--- What you should do ---
Reproduce verbatim the portion of the essay on cinephilia below, from "To unlock this" to "of the word.".

--- Passage to read ---
A canonical conundrum in film theory has been the question of “photogénie au cinema”: a question of what constitutes the quintessence of cinephilia, or the love for cinema. For decades, theorists have tried to explain the unique, quasi-magical power of film. What is it that cinema can do, that other art forms cannot? For me, this has also been a personal, introspective question. My cinephilia is integral to my identity – it is my own foundational myth of sorts –  but I have always been curious about where it stems from.

I grew up loving, producing and consuming stories voraciously. I spent my childhood reading and writing fiction, and I was raised in the rich cinematic tradition of Bollywood, a tradition in which cinema suffuses everyday life, from weddings and festivals to religion and politics. But it was only when I got to college that it clicked that studying cinema is my calling: It is at the movies that I am, quite simply, rapt. I am truly, transcendently, happy. But the question remained: Why film? Why not literature, or art, or music?

To unlock this mystery, both theoretical and personal, of “why cinema”, I keep returning to the fable of L’arrivee d’un train. I imagine myself in the Grand Café in 1895, having never seen a motion picture before. I imagine watching the train come towards me. The black-and-white image flickers noticeably and there is no sound; it seems, beyond doubt, that the train is not real. And yet, as it charges towards me, I am terrified. I am overcome with a sudden, irrational questioning of reality. I react before I can intellectualise what is happening; I leap out of my seat and back away from the train. I have just watched a movie, and it has moved me — in every sense of the word.

--- Given entries ---

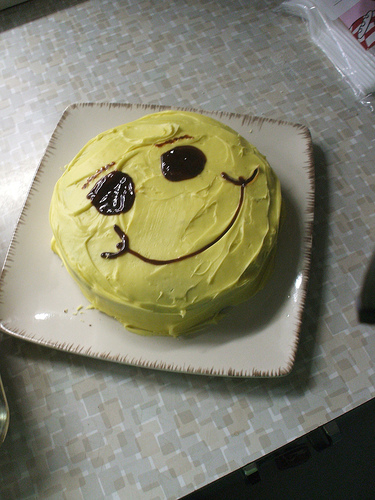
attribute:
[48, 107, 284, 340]
frosting — yellow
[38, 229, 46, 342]
plate — white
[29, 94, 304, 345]
cake — round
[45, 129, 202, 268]
cake — in the picture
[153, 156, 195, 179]
black icing — in the picture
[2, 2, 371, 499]
table — in the picture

--- Task result ---
To unlock this mystery, both theoretical and personal, of “why cinema”, I keep returning to the fable of L’arrivee d’un train. I imagine myself in the Grand Café in 1895, having never seen a motion picture before. I imagine watching the train come towards me. The black-and-white image flickers noticeably and there is no sound; it seems, beyond doubt, that the train is not real. And yet, as it charges towards me, I am terrified. I am overcome with a sudden, irrational questioning of reality. I react before I can intellectualise what is happening; I leap out of my seat and back away from the train. I have just watched a movie, and it has moved me — in every sense of the word.